Матросы умело завернули труп в парусину, уложили на доску, привязали к ногам прогоревший колосник из топки котла, плюгавый попик прочитал заупокойную молитву, благословил рабу божию на райское житие, махнул рукой – и тело скользнуло по доске в море, в кипень волн. И над морем, это видела Груня, видели моряки, тут же закружила белая чайка…
Одно видение проходило, тут же подкатывалось другое. Мучил озноб, тошнота.

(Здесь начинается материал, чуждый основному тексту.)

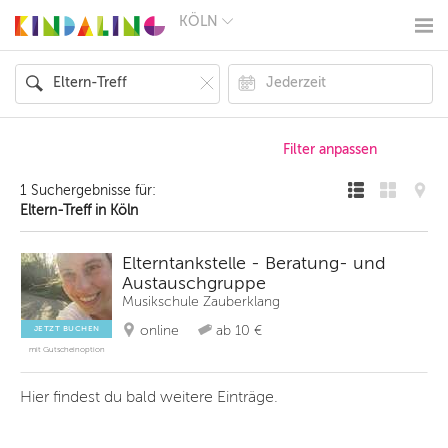
KÖLN
BERLIN
MÜNCHEN
HAMBURG
FRANKFURT
KÖLN
DÜSSELDORF
STUTTGART
ESSEN
1 Suchergebnisse für:
HANNOVER
Eltern-Treff in Köln
LEIPZIG
DRESDEN
NÜRNBERG
Elterntankstelle - Beratung- und
WIEN
Austauschgruppe
ZÜRICH
Musikschule Zauberklang
ANDERE
REGIONEN
online
ab 10 €
JETZT BUCHEN
mit Gutscheinoption
Hier findest du bald weitere Einträge.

Вернулась к отцу, отец грубовато, по-мужицки, привлек ее к себе, сказал:
– Не печалься, ей уже все едино. Все мы будем там, но не в одно время, – махнул он рукой в небо. – Надо думать, как живые, о живом. Земли дадут, коней купим, одену тебя в шелка… Одни остались, теперь надо держаться друг за друга. На бога надейся, но сам не плошай. Вдвоем мы перевернем энту землю. Эко сколько ее пустошной-то. Будем надеяться только на себя.
Из трюма вылез долговязый и по-мальчишески угловатый Федька Козин. Он ехал с Груней в одном вагоне. Там он был шустр, весел, а сейчас еле добрался до борта, рыгал и стонал:
– Ой, моченьки нету! Все нутро вывернуло!
– Иди сюда. Здесь тепло у трубы-то, и на ветру тебе полегчает, – позвала Груня.
Федька дополз до трубы, из которой клубами валил дым, калачиком свернулся у ног девушки, будто задремал. Груня тонкими пальцами перебирала его кудряшки, жалеючи ласкала. «А чего же не пожалеть, ведь вместе всю землю расейскую проехали».